Work request: Filter the records below and copy every line containing the word "lines".

Supplied entries:
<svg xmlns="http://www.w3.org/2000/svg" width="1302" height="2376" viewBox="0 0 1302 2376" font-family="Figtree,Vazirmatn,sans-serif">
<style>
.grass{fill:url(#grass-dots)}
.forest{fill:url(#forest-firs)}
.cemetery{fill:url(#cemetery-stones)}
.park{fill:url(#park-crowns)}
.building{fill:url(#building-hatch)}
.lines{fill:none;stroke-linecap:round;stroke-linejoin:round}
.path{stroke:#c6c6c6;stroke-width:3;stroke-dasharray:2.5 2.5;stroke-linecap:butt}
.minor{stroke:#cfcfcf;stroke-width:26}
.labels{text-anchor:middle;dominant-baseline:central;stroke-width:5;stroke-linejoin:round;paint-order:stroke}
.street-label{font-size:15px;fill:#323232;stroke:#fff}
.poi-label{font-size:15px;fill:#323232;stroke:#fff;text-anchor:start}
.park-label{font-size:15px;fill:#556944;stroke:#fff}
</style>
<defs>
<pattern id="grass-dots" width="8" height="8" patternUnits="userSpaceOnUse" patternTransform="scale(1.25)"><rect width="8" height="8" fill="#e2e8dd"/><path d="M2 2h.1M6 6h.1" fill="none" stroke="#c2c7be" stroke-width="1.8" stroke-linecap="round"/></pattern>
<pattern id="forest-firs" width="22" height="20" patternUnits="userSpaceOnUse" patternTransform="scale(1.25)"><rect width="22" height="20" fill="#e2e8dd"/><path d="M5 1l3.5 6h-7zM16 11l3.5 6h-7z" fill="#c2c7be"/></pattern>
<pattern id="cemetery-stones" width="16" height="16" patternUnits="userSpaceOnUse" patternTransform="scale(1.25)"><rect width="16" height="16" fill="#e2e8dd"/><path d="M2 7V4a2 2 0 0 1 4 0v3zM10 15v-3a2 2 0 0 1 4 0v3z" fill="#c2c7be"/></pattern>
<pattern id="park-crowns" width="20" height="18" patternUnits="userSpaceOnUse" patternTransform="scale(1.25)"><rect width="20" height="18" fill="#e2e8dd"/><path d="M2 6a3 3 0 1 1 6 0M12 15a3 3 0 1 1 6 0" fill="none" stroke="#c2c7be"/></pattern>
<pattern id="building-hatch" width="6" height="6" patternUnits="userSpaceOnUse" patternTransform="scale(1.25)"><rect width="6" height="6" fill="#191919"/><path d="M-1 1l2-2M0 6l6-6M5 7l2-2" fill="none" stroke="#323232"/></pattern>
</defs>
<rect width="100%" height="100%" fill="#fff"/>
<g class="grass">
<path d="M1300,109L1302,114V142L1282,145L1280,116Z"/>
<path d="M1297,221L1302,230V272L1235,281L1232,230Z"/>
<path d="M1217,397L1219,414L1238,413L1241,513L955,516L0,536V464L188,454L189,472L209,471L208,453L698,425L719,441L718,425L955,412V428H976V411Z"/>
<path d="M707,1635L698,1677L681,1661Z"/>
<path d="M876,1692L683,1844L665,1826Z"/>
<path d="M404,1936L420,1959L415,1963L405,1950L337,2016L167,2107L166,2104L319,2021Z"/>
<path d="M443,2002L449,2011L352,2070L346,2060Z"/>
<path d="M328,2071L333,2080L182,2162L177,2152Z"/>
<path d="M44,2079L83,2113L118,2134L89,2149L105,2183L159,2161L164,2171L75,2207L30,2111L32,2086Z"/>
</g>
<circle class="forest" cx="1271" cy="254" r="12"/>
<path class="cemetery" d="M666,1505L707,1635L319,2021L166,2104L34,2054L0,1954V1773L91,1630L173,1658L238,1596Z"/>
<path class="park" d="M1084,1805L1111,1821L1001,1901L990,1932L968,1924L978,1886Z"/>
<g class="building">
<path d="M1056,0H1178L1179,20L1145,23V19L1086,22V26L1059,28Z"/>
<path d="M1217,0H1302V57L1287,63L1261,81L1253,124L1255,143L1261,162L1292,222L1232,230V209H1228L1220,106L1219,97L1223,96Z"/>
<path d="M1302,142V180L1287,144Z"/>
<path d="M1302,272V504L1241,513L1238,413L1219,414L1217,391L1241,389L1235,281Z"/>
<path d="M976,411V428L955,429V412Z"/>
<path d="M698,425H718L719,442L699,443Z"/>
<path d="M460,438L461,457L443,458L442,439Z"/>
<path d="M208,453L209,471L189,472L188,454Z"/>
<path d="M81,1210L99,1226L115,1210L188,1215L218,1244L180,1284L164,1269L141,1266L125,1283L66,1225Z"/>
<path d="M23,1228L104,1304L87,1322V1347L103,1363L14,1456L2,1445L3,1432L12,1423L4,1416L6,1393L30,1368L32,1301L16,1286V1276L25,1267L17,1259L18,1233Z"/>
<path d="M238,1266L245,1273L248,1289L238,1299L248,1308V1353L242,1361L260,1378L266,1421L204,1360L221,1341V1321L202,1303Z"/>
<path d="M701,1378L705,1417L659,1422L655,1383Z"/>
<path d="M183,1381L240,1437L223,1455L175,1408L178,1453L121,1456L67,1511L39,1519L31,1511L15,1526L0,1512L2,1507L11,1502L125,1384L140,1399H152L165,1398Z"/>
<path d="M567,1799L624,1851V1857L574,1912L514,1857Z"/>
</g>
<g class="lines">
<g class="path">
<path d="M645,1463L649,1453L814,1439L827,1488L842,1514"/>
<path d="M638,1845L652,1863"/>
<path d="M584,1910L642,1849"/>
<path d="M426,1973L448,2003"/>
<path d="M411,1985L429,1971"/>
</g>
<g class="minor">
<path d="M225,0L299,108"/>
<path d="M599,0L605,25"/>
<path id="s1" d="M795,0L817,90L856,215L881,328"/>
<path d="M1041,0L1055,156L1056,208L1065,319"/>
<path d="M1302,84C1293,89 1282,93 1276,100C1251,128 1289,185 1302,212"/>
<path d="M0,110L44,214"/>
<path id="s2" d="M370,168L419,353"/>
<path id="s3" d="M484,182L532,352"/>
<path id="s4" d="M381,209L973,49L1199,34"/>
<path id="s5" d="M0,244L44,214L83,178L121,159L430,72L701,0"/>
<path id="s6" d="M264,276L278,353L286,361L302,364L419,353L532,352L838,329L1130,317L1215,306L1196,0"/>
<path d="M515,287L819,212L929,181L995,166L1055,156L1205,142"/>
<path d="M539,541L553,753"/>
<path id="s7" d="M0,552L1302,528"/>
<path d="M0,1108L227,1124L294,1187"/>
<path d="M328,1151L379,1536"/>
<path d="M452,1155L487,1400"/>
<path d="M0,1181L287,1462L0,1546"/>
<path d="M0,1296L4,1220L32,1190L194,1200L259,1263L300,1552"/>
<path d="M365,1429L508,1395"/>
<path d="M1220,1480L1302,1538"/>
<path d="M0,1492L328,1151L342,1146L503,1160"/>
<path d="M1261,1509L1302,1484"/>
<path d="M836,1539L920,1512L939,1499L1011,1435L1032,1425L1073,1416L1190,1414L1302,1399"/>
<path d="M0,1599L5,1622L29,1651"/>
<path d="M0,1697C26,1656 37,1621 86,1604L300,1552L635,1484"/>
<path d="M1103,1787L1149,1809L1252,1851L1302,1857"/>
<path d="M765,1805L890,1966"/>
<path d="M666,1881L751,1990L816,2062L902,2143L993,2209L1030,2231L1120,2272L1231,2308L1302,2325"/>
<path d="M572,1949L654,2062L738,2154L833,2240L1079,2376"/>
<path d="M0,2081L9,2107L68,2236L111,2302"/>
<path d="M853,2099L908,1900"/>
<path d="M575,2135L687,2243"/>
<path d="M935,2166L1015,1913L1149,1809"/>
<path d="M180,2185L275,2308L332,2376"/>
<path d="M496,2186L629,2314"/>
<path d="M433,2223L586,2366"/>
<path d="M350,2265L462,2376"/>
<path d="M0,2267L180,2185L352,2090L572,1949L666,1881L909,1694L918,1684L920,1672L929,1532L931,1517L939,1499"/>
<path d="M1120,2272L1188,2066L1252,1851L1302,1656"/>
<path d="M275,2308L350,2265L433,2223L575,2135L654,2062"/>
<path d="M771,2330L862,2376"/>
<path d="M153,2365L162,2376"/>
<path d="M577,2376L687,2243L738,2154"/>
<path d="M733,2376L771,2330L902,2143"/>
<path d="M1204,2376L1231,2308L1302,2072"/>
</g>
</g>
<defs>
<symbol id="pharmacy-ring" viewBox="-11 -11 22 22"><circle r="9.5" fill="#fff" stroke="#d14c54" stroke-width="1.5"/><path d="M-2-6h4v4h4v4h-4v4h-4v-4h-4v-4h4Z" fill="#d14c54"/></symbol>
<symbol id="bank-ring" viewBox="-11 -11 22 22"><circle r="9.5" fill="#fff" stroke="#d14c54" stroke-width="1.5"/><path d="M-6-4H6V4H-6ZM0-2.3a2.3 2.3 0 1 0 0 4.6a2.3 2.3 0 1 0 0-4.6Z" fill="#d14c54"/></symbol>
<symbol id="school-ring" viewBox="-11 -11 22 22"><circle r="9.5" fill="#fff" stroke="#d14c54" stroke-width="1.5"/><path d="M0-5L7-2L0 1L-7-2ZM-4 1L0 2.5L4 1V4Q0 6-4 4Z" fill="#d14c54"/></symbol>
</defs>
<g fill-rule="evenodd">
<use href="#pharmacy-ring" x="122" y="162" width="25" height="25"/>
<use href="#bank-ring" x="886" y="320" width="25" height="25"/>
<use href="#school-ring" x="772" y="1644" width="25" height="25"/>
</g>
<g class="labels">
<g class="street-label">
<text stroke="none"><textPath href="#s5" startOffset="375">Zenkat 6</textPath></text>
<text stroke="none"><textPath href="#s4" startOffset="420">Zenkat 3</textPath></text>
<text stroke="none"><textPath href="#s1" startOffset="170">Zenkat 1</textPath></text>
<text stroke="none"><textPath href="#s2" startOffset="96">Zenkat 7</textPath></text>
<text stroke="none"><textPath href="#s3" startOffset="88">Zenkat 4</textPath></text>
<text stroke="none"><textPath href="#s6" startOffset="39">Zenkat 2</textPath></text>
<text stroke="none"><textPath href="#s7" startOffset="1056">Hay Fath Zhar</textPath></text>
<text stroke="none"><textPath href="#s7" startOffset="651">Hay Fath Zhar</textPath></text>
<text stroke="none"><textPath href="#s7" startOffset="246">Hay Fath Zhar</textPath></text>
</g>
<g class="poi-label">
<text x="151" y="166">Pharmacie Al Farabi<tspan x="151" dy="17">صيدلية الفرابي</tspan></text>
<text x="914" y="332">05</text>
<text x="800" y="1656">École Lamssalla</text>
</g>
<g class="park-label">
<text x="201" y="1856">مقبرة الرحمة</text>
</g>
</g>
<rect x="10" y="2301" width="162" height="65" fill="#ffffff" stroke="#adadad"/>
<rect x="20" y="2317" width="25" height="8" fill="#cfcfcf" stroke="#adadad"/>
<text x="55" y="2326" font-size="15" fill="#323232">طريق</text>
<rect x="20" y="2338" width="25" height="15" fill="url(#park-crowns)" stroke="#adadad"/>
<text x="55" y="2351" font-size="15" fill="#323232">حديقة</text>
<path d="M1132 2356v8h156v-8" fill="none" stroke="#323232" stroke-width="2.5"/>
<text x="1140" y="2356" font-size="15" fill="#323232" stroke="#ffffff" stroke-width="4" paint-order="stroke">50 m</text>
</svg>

Task output:
.lines{fill:none;stroke-linecap:round;stroke-linejoin:round}
<g class="lines">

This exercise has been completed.